To Idun in Trondheim, who is now 17 as of this book’s publication and who continues to email The Tuesday Saints once every few weeks: you are the reason this stopped being a joke and started being something I had to take seriously. I hope your last year of videregående skole is going okay. I hope you are still drawing. I hope your dad is still making the soup he was making in the email you sent in November. Tusen takk.
To Devon, the actual real human bass player who took $200 to learn four songs that did not, technically, have chord charts: you are a saint. Marcy’s Beer Hall would not have happened without you. I owe you a beer in perpetuity.
To Sasha at Marcy’s, who took a chance on a band that did not, in any technically verifiable sense, exist before you booked us: thank you for not asking too many questions during the load-in.
To the 87 people who showed up to a show on a Friday night in May to see a band that no music journalist had ever interviewed and that had, as of the day of the show, exactly one member with a confirmed legal name: I will never get over what you did for me that night. The cassettes are sold out because of you.

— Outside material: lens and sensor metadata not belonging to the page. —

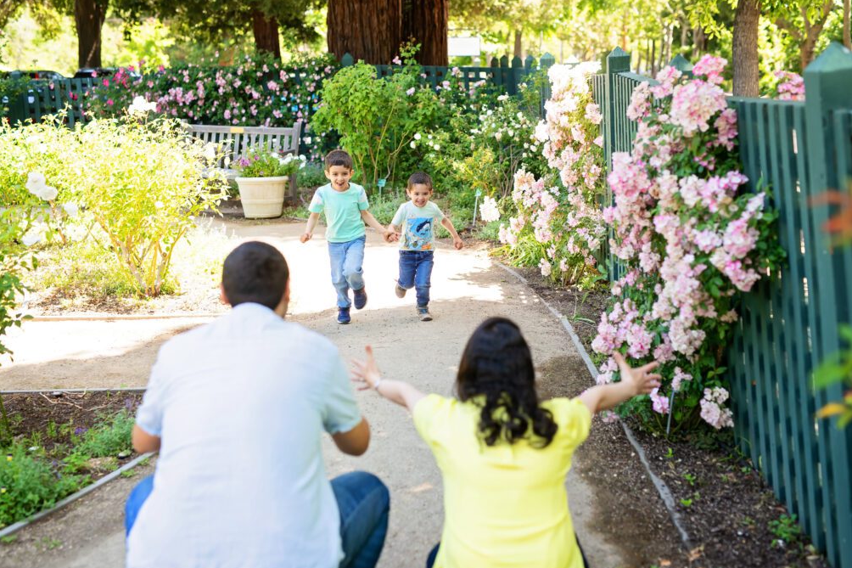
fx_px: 1207
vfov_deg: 26.5
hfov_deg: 38.9
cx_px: 419
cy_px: 287
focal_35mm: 51
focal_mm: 50
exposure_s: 1/800
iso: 250
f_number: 2.8
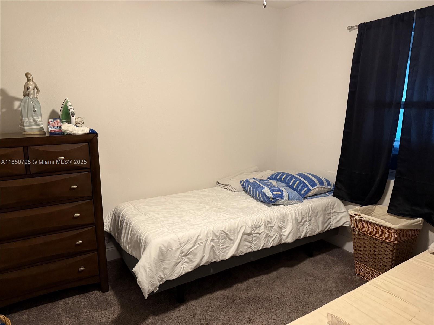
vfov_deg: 56.8
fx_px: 301
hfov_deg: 71.6
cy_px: 162
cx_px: 217
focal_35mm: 24
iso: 640
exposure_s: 1/60
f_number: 1.78
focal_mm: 6.76
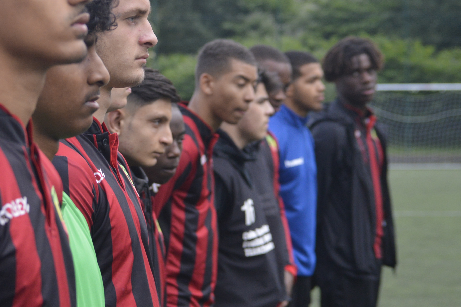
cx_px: 87
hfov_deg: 12.6
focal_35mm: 163
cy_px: 137
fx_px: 2085
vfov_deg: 8.4
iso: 560
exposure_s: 1/500
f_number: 4
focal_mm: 55
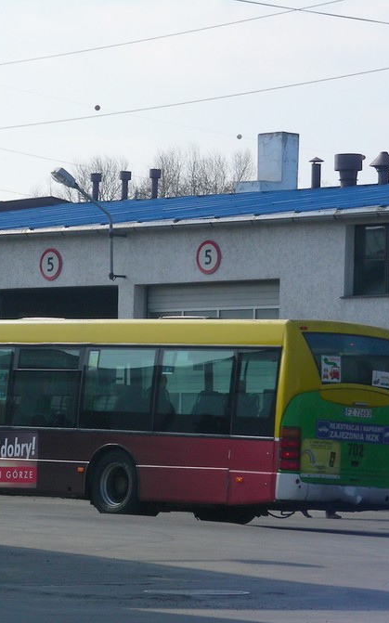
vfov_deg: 11.5
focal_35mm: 182
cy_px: 312
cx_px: 83
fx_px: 3089
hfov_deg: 7.2
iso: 50
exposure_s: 1/886
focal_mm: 21.3
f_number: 4
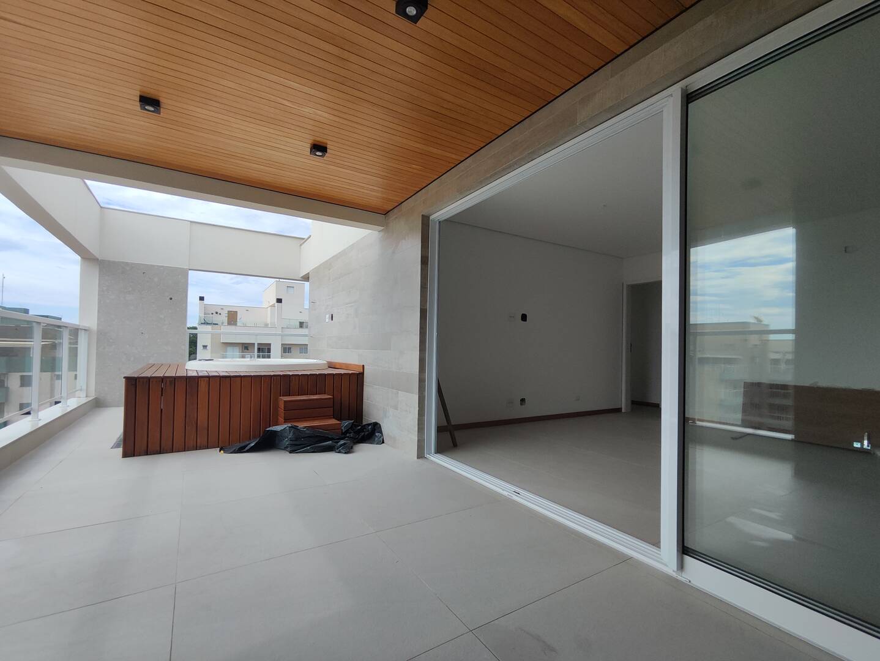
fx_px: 407
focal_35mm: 16
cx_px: 440
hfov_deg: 94.5
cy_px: 330
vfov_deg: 78.2
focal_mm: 1.65
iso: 50
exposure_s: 1/1122
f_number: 2.2
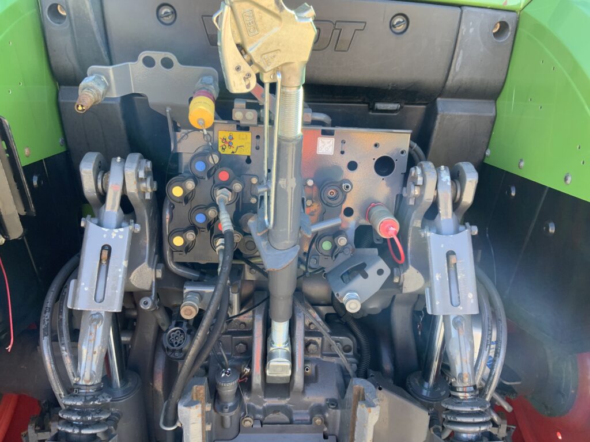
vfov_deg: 48.2
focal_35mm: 29
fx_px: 494
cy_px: 221
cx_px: 295
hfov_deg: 61.7
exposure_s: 1/122
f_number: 1.8
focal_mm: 3
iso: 32
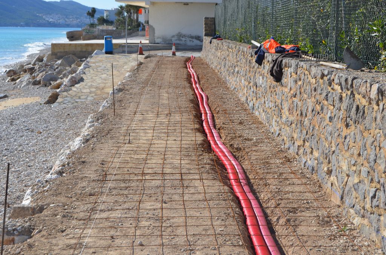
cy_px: 128
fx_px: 738
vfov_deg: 19.6
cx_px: 193
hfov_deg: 29.3
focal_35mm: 69
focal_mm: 46
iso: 100
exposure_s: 1/250
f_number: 8
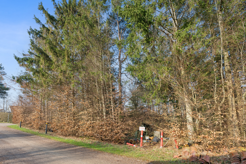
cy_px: 82
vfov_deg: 70.4
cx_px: 123
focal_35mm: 17
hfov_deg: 93.3
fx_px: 116
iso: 200
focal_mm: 17
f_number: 5.6
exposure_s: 1/400
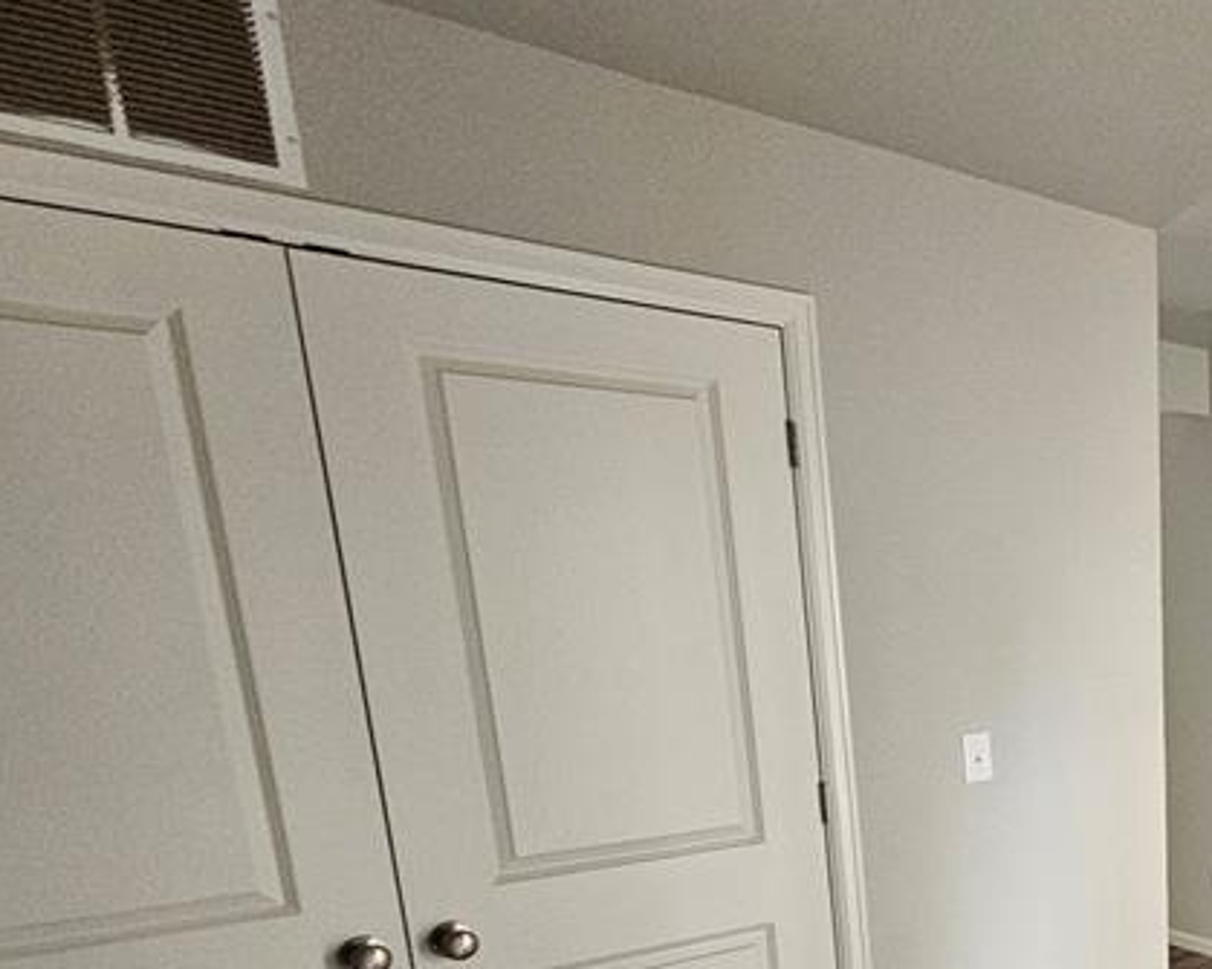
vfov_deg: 43.5
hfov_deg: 43.1
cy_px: 852
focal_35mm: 31
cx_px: 1362
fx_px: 1112
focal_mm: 2.2
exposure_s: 1/60
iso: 400
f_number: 2.2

To Bartholomew, the cat, who is 11 and judgmental and who stayed on the windowsill through every chapter of this: the temperature in the apartment will be improved when the building’s super finally fixes the radiator, which I have escalated three times. Hold tight, buddy.
To the readers of the Front Seat Diaries series who picked this book up after reading the gig-driver one or the cancer-diary one or any of the others: thank you for making space for a comedy in this collection. The series is not, exclusively, about gravity. Some of us were just trying to get our ex-boyfriend’s new girlfriend’s bad hat out of our heads, and the AI happened to be there to help. The series is, in the end, about whatever working Americans actually did with AI in 2026. This is one of those things. It happens to be funny.